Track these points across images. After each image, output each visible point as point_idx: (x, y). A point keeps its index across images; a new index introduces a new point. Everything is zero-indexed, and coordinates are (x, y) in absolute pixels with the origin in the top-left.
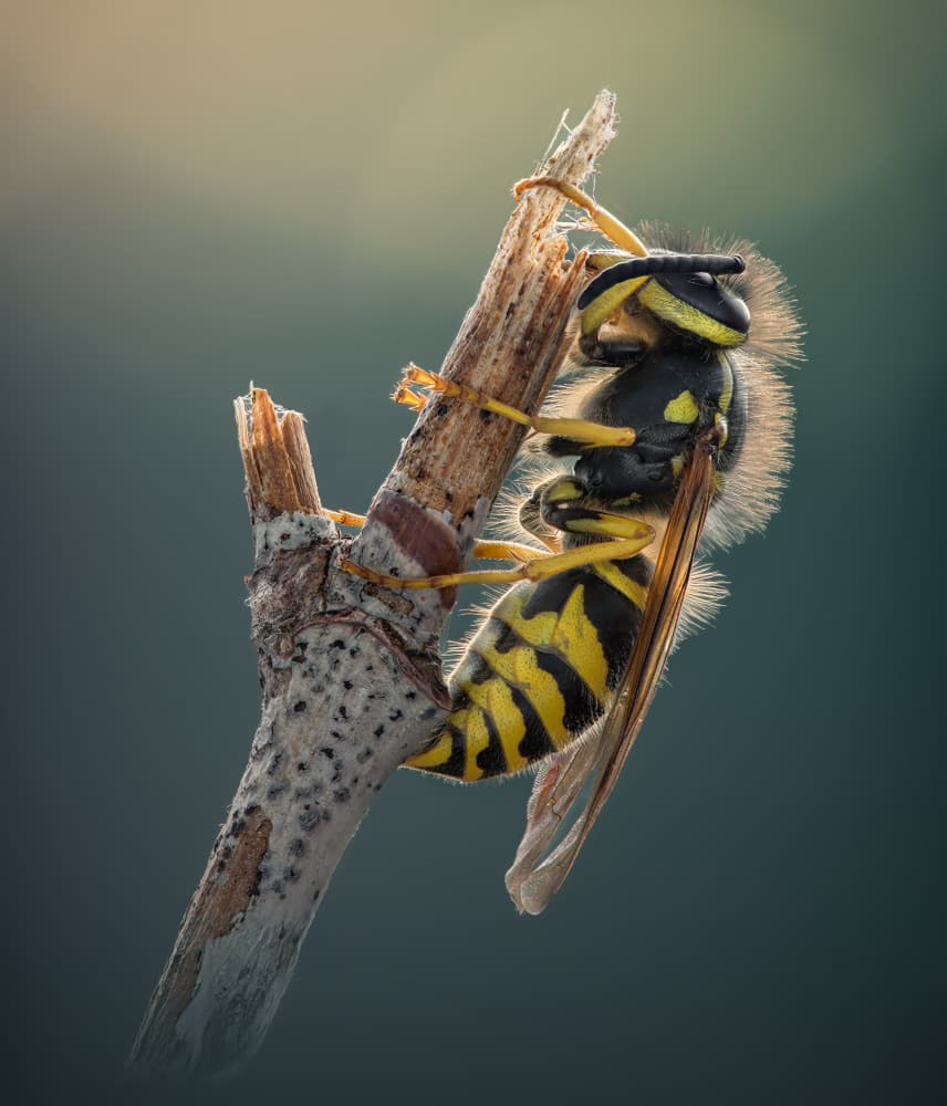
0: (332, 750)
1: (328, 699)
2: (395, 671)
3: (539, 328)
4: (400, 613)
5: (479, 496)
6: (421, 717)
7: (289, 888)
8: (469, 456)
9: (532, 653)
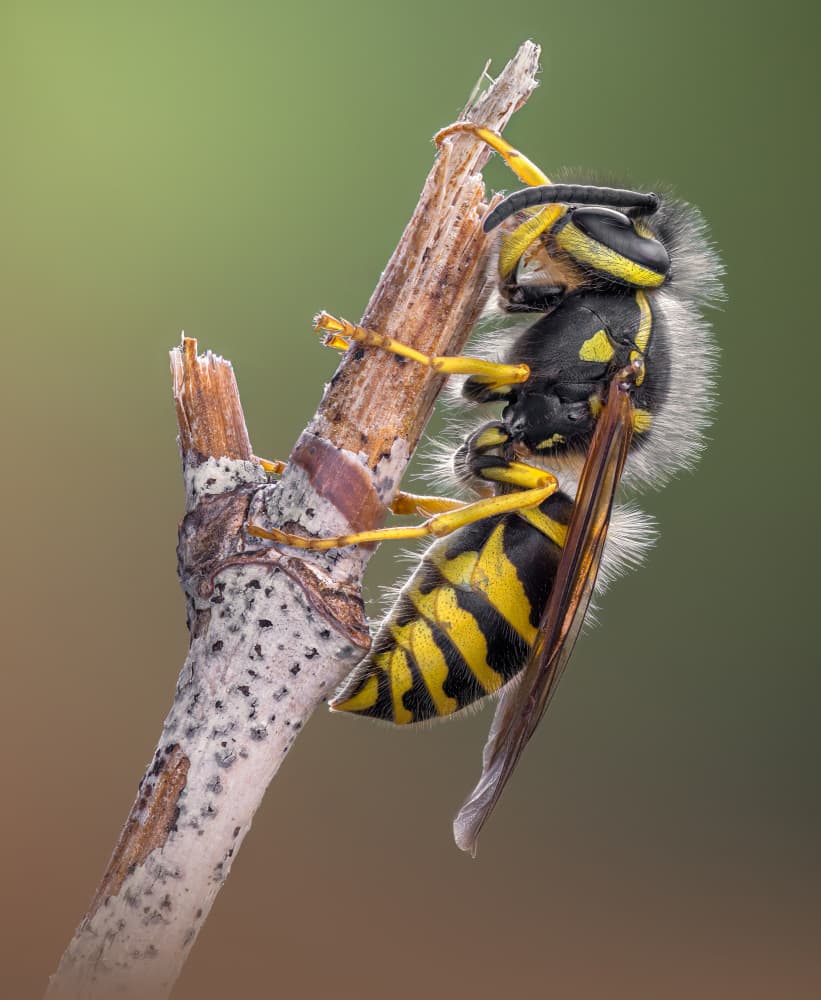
0: (248, 688)
1: (243, 639)
2: (309, 610)
3: (455, 272)
4: (317, 553)
5: (395, 438)
6: (337, 654)
7: (206, 824)
8: (384, 398)
9: (452, 592)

Prompt: The entries above need to be repeated in full, word for word. Skip the images.

Task response:
Track these points across images. After each image, output each visible point as point_idx: (x, y). A point keeps its index across images; a new index introduces a new point. Everything is zero-indexed, and coordinates are (x, y) in absolute pixels with the origin in the top-left.
0: (332, 750)
1: (328, 699)
2: (395, 671)
3: (539, 328)
4: (400, 613)
5: (479, 496)
6: (421, 717)
7: (289, 888)
8: (469, 456)
9: (532, 653)
0: (248, 688)
1: (243, 639)
2: (309, 610)
3: (455, 272)
4: (317, 553)
5: (395, 438)
6: (337, 654)
7: (206, 824)
8: (384, 398)
9: (452, 592)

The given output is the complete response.